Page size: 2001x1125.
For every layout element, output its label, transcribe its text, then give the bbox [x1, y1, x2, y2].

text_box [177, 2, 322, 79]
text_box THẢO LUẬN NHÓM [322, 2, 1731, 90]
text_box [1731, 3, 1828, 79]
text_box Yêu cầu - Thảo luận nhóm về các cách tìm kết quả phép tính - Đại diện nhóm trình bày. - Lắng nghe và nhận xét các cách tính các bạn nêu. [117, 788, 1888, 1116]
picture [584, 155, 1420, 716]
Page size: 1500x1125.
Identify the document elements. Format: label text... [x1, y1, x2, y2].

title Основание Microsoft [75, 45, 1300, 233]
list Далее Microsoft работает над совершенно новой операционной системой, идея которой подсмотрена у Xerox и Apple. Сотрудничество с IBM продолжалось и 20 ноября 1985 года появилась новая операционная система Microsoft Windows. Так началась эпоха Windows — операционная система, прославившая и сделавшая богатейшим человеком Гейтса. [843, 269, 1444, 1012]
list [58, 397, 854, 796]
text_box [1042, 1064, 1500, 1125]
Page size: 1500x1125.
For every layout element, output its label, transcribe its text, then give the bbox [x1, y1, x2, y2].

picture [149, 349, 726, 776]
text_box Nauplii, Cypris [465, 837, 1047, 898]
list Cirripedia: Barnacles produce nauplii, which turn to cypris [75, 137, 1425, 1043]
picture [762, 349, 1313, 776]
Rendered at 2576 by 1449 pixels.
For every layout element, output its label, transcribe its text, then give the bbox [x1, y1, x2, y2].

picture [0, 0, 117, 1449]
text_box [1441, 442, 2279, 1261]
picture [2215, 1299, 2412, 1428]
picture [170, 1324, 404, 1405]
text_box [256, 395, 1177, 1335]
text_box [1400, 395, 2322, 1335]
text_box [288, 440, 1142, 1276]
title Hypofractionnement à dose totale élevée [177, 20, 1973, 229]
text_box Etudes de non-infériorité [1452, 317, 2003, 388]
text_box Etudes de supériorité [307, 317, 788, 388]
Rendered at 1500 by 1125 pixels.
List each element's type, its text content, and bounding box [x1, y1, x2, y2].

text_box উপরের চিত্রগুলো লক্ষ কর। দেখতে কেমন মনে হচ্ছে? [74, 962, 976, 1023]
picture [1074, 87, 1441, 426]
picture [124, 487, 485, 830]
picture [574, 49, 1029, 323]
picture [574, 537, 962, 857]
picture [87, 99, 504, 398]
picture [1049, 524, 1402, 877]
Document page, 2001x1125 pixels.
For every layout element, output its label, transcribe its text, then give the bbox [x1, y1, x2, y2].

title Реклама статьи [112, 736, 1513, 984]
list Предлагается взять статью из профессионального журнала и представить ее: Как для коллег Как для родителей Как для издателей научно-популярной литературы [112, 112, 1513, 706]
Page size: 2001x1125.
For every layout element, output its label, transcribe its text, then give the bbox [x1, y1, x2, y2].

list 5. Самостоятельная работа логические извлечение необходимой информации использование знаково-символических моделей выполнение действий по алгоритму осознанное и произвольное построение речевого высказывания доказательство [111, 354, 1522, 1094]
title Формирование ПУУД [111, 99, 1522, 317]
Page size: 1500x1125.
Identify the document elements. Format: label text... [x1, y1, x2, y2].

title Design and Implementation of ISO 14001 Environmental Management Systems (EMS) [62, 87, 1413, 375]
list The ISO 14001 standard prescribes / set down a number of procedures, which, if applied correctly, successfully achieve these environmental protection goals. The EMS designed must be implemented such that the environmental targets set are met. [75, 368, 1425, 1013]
# # #
| What to produce |
Each line above must be retyped exactly in the response.

| Solution to the problem |
Page size: 2001x1125.
For every layout element, output its label, transcribe its text, then give the bbox [x1, y1, x2, y2].

text_box [177, 2, 322, 79]
text_box THẢO LUẬN NHÓM [322, 2, 1731, 90]
text_box [1731, 3, 1828, 79]
text_box Yêu cầu - Thảo luận nhóm về các cách tìm kết quả phép tính - Đại diện nhóm trình bày. - Lắng nghe và nhận xét các cách tính các bạn nêu. [117, 788, 1888, 1116]
picture [584, 155, 1420, 716]
Page size: 1500x1125.
Identify the document elements. Format: label text... [x1, y1, x2, y2].

title Основание Microsoft [75, 45, 1300, 233]
list Далее Microsoft работает над совершенно новой операционной системой, идея которой подсмотрена у Xerox и Apple. Сотрудничество с IBM продолжалось и 20 ноября 1985 года появилась новая операционная система Microsoft Windows. Так началась эпоха Windows — операционная система, прославившая и сделавшая богатейшим человеком Гейтса. [843, 269, 1444, 1012]
list [58, 397, 854, 796]
text_box [1042, 1064, 1500, 1125]
Page size: 1500x1125.
For every layout element, output its label, transcribe its text, then give the bbox [x1, y1, x2, y2].

picture [149, 349, 726, 776]
text_box Nauplii, Cypris [465, 837, 1047, 898]
list Cirripedia: Barnacles produce nauplii, which turn to cypris [75, 137, 1425, 1043]
picture [762, 349, 1313, 776]
Rendered at 2576 by 1449 pixels.
For every layout element, output its label, transcribe its text, then give the bbox [x1, y1, x2, y2].

picture [0, 0, 117, 1449]
text_box [1441, 442, 2279, 1261]
picture [2215, 1299, 2412, 1428]
picture [170, 1324, 404, 1405]
text_box [256, 395, 1177, 1335]
text_box [1400, 395, 2322, 1335]
text_box [288, 440, 1142, 1276]
title Hypofractionnement à dose totale élevée [177, 20, 1973, 229]
text_box Etudes de non-infériorité [1452, 317, 2003, 388]
text_box Etudes de supériorité [307, 317, 788, 388]
Rendered at 1500 by 1125 pixels.
List each element's type, its text content, and bounding box [x1, y1, x2, y2].

text_box উপরের চিত্রগুলো লক্ষ কর। দেখতে কেমন মনে হচ্ছে? [74, 962, 976, 1023]
picture [1074, 87, 1441, 426]
picture [124, 487, 485, 830]
picture [574, 49, 1029, 323]
picture [574, 537, 962, 857]
picture [87, 99, 504, 398]
picture [1049, 524, 1402, 877]
Document page, 2001x1125 pixels.
For every layout element, output its label, transcribe its text, then give the bbox [x1, y1, x2, y2].

title Реклама статьи [112, 736, 1513, 984]
list Предлагается взять статью из профессионального журнала и представить ее: Как для коллег Как для родителей Как для издателей научно-популярной литературы [112, 112, 1513, 706]
Page size: 2001x1125.
For every layout element, output its label, transcribe its text, then give the bbox [x1, y1, x2, y2].

list 5. Самостоятельная работа логические извлечение необходимой информации использование знаково-символических моделей выполнение действий по алгоритму осознанное и произвольное построение речевого высказывания доказательство [111, 354, 1522, 1094]
title Формирование ПУУД [111, 99, 1522, 317]
Page size: 1500x1125.
Identify the document elements. Format: label text... [x1, y1, x2, y2].

title Design and Implementation of ISO 14001 Environmental Management Systems (EMS) [62, 87, 1413, 375]
list The ISO 14001 standard prescribes / set down a number of procedures, which, if applied correctly, successfully achieve these environmental protection goals. The EMS designed must be implemented such that the environmental targets set are met. [75, 368, 1425, 1013]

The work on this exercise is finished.